Combination of Transformed-means Clustering and Neural Networks for Short-Term Solar Radiation Forecasting.

In order to provide an efficient conversion and utilization of solar power, solar radiation data should be measured continuously and accurately over the long-term period. However, the measurement of solar radiation is not available to all countries in the world due to some technical and fiscal limitations. Hence, several studies were proposed in the literature to find mathematical and physical models to estimate and forecast the amount of solar radiation such as stochastic prediction models based on time series methods. This paper proposes a hybridization framework, considering clustering, pre-processing, and training steps for shortterm solar radiation forecasting. The proposed method is a combination of a novel data clustering method, time-series analysis, and multilayer perceptron neural network (MLPNN). The proposed Transformed- Means clustering method is based on inverse data transformation and K-means algorithm that presents more accurate clustering results when compared to the K-Means algorithm; its improved version and also other popular clustering algorithms.
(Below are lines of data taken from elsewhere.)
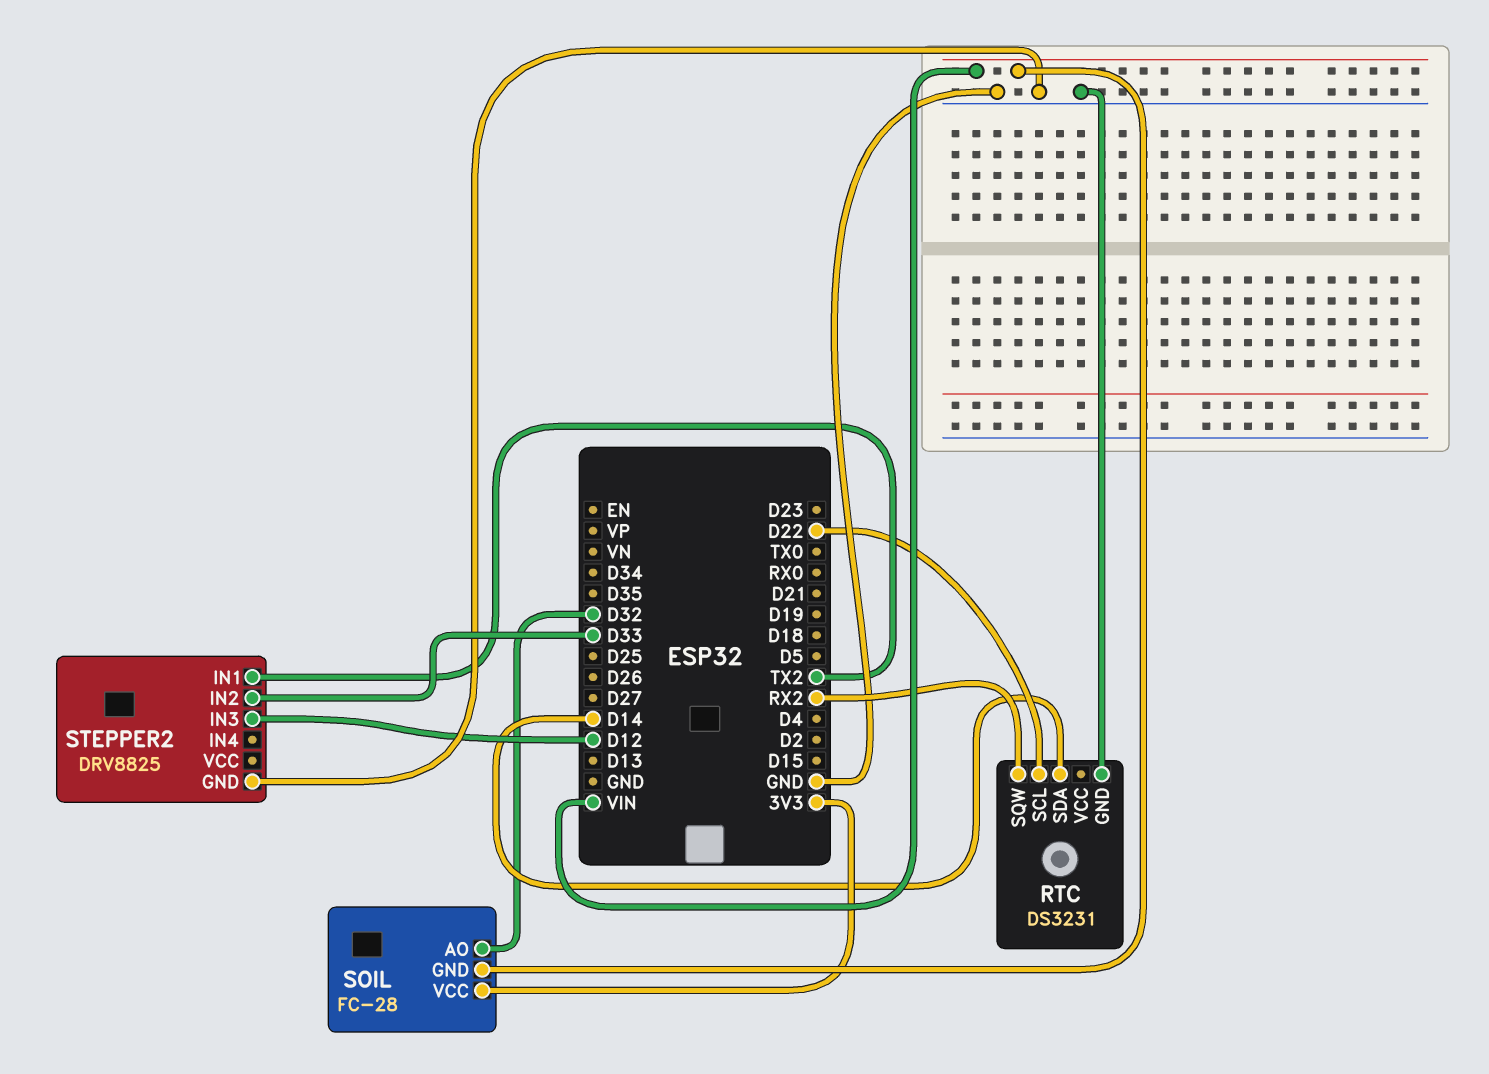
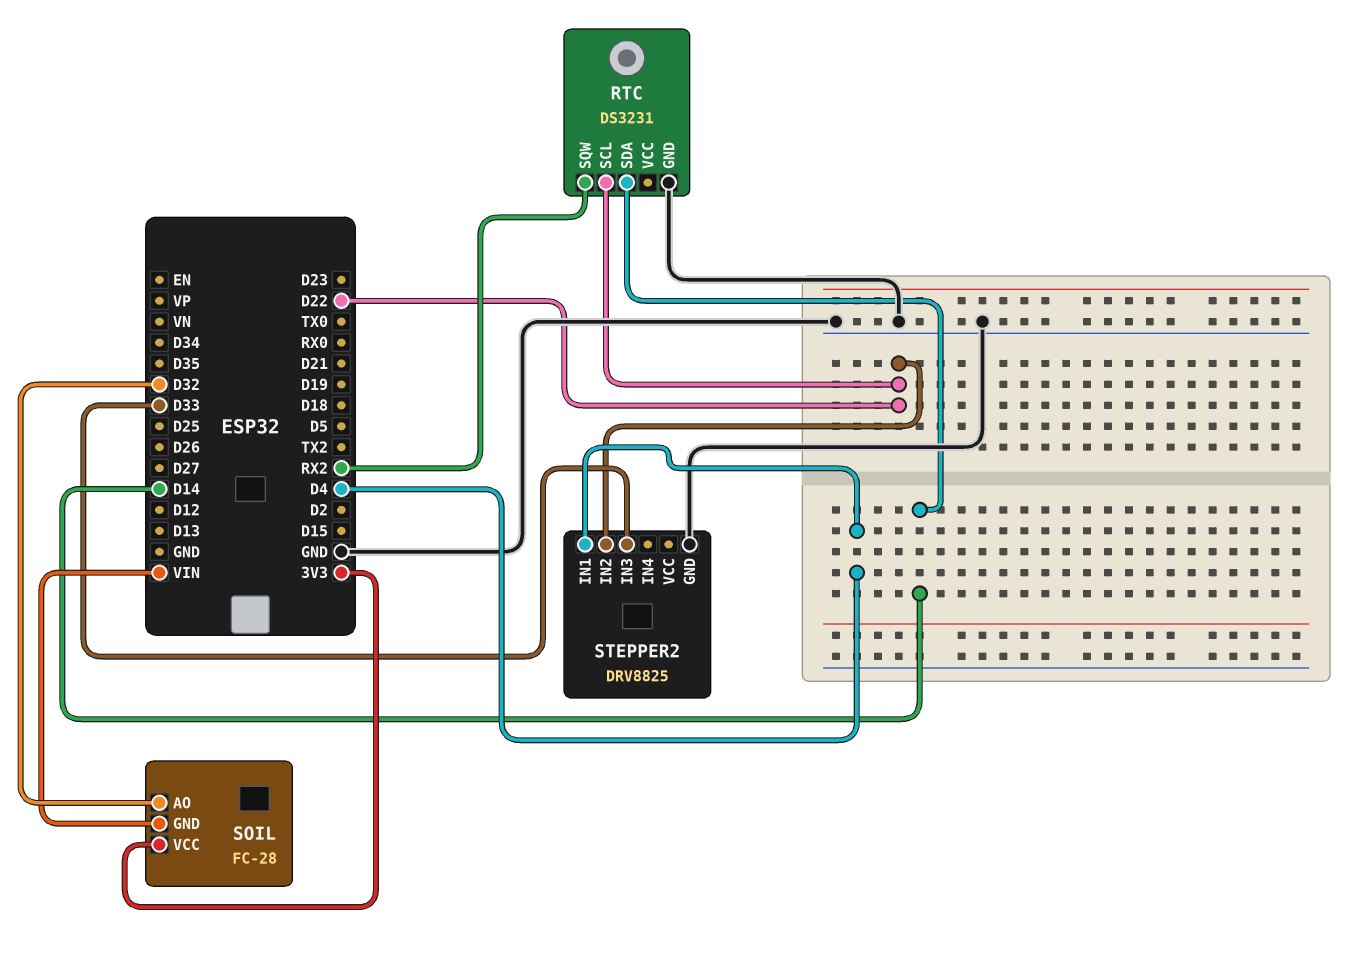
STEPPER2 pin IN1: TX2 -> D4
STEPPER2 pin IN2: D33 -> D22
STEPPER2 pin IN3: D12 -> D33

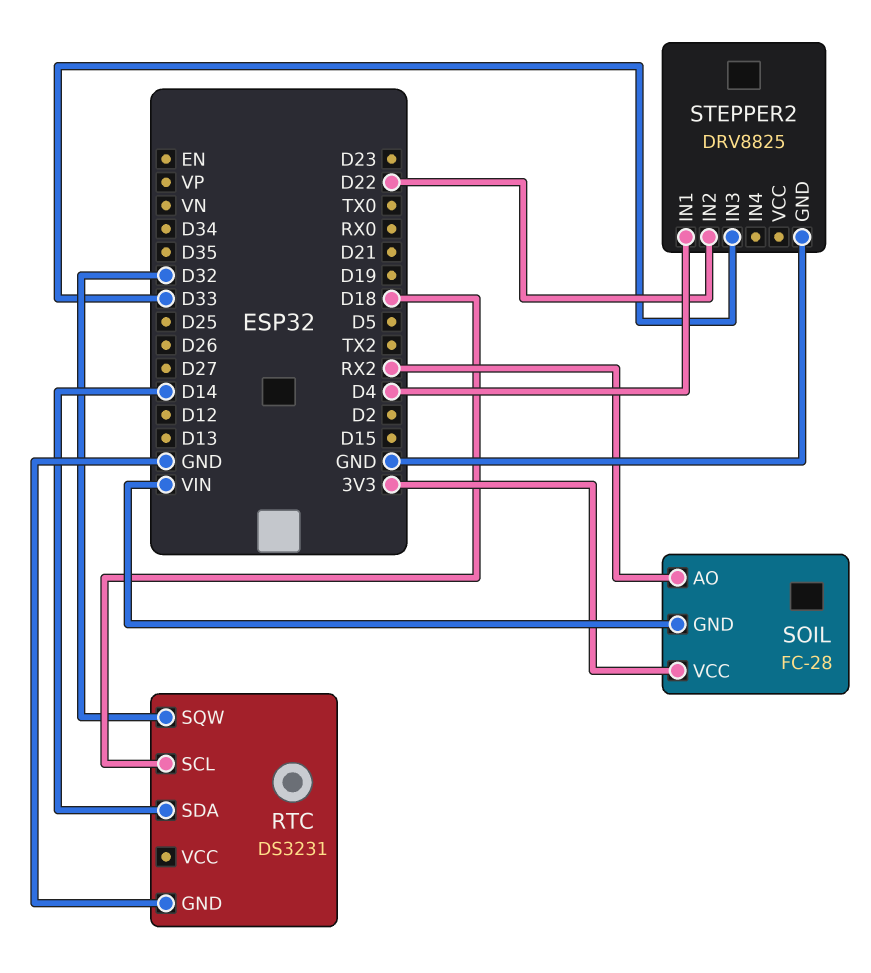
RTC pin SCL: D22 -> D18
RTC pin SQW: RX2 -> D32
SOIL pin AO: D32 -> RX2

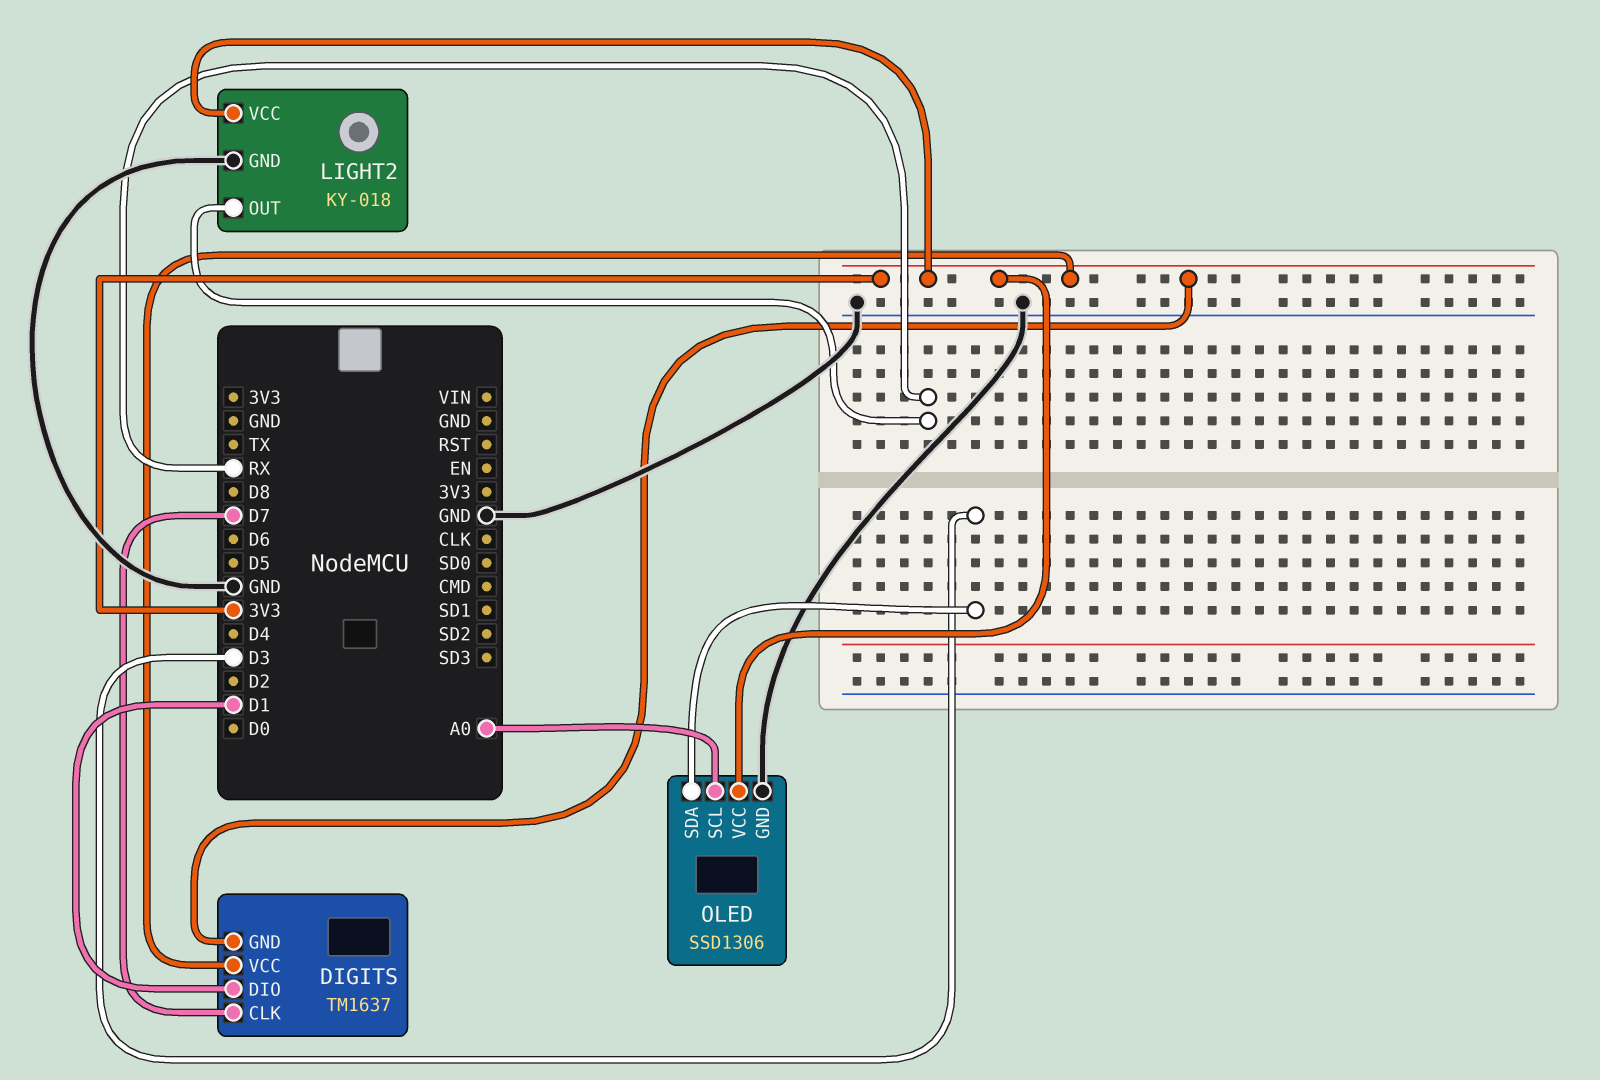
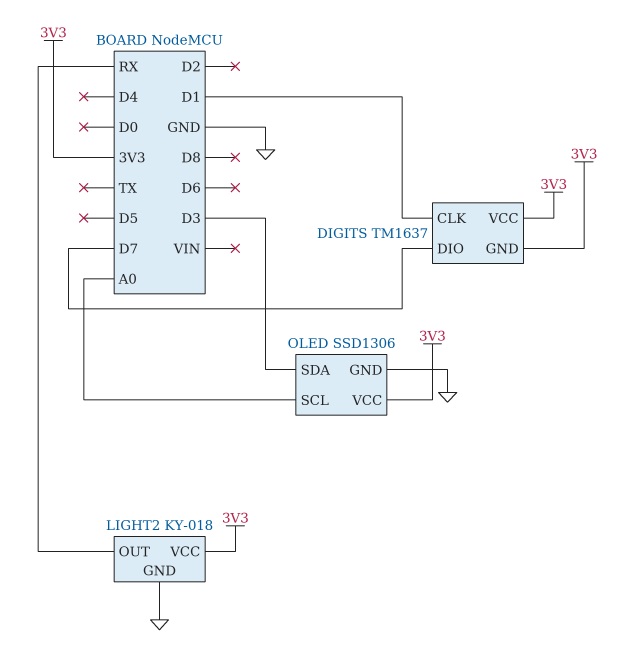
DIGITS pin CLK: D7 -> D1
DIGITS pin DIO: D1 -> D7

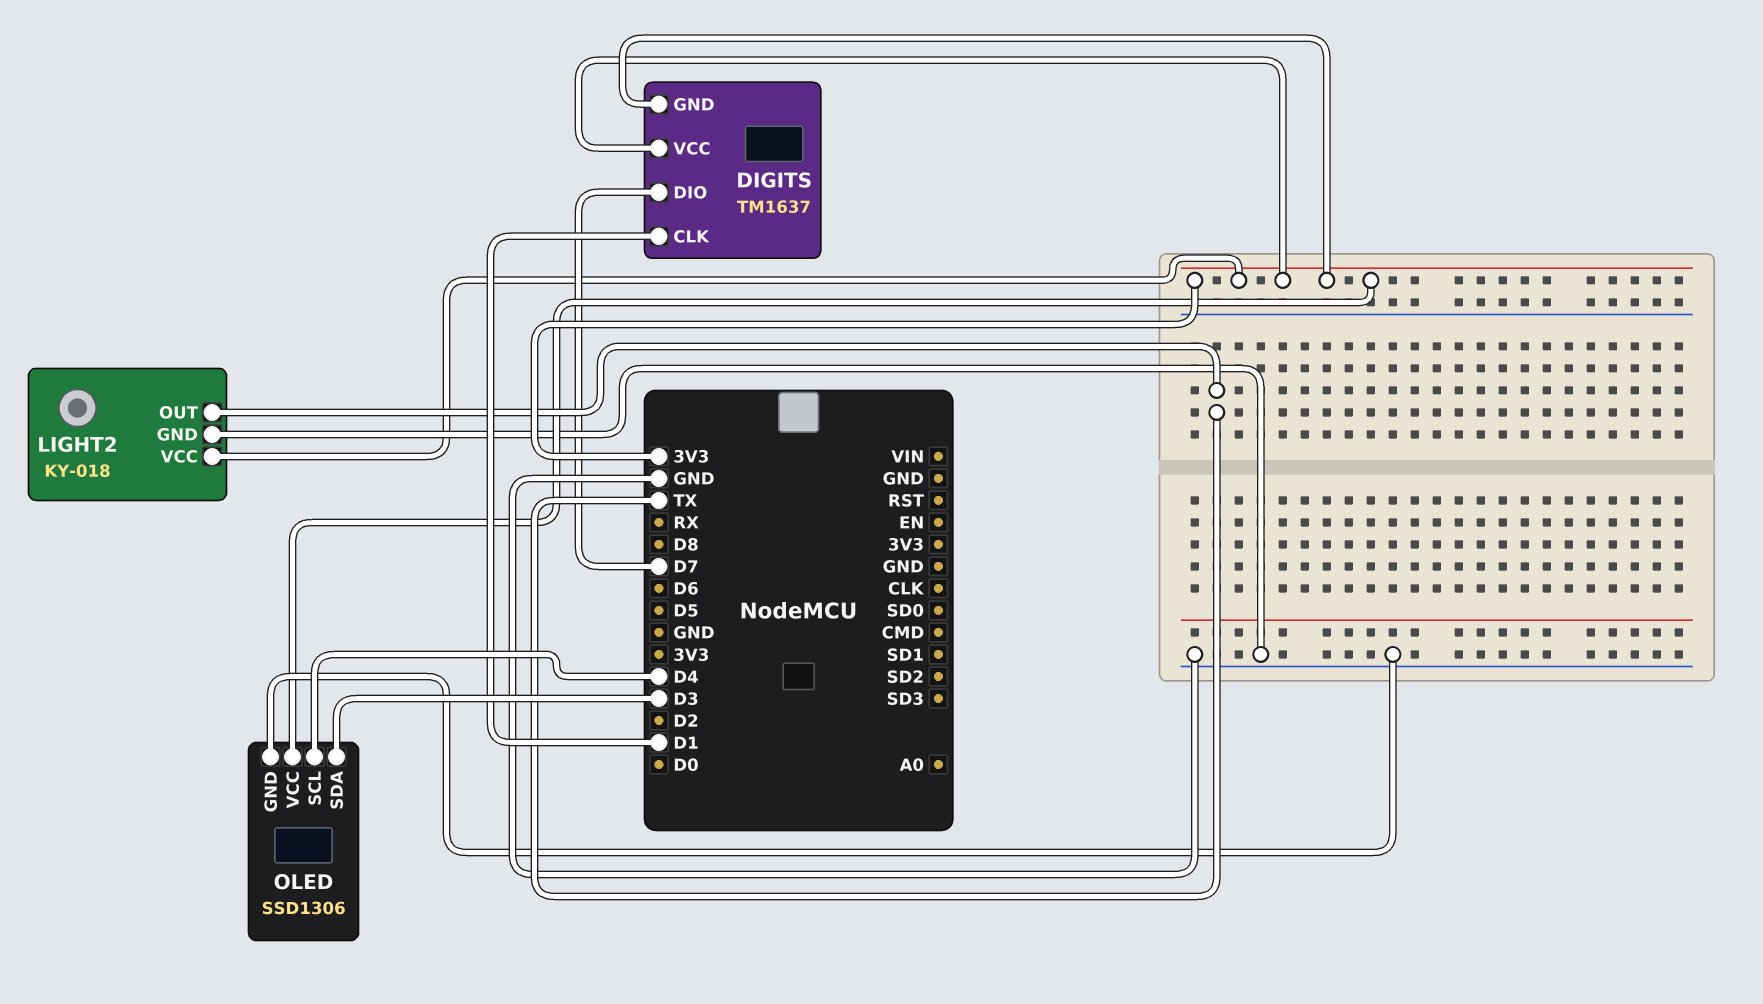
LIGHT2 pin OUT: RX -> TX
OLED pin SCL: A0 -> D4

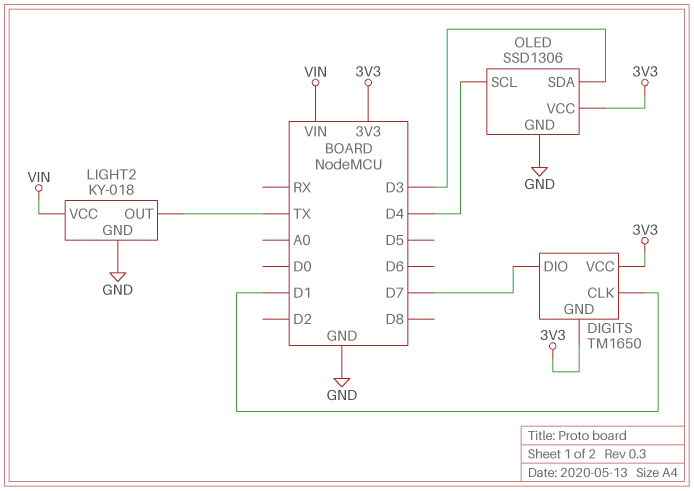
DIGITS: TM1637 -> TM1650
LIGHT2 pin VCC: 3V3 -> VIN

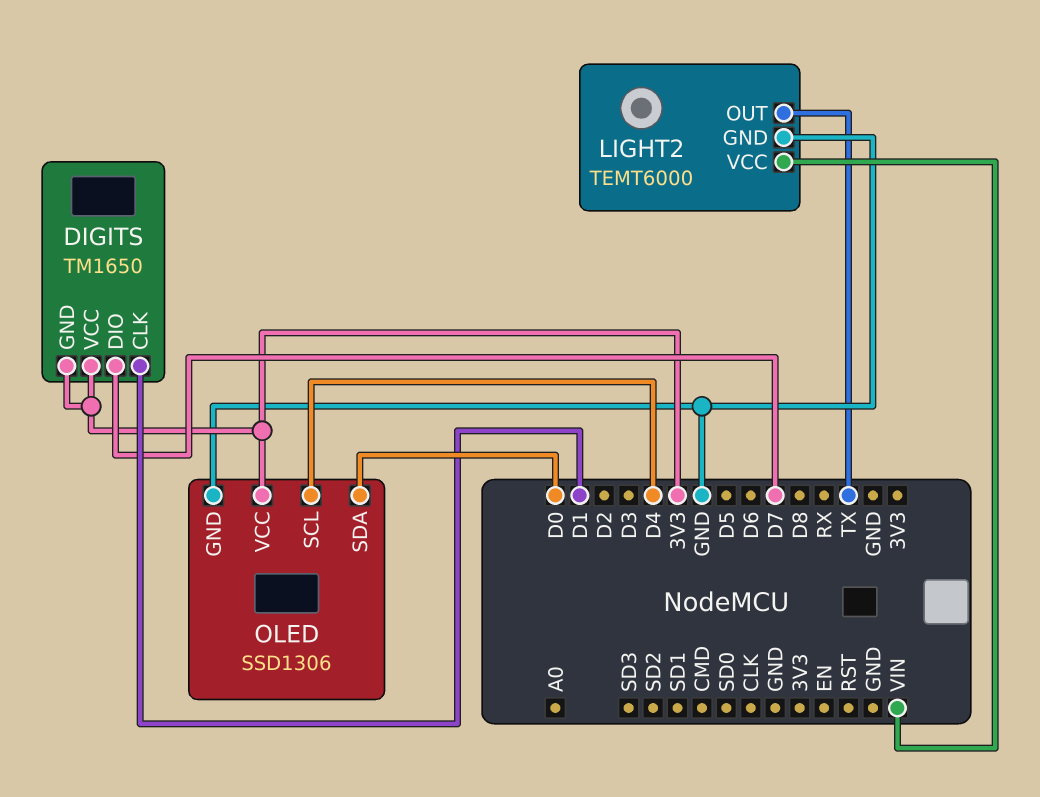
LIGHT2: KY-018 -> TEMT6000
OLED pin SDA: D3 -> D0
The performance of the proposed Transformed-Means is evaluated using several types of datasets and compared with different variants of K-means algorithm. The proposed method clusters the input solar radiation time-series data into an appropriate number of sub-datasets which are then preprocessed by the time-series analysis. The preprocessed time-series data provide the input for the training stage where MLPNN is used to forecast the solar radiation. Solar time-series data with different solar radiation characteristics are also used to determine the accuracy and the processing speed of the developed forecasting method with the proposed Transformed-Means and other clustering techniques.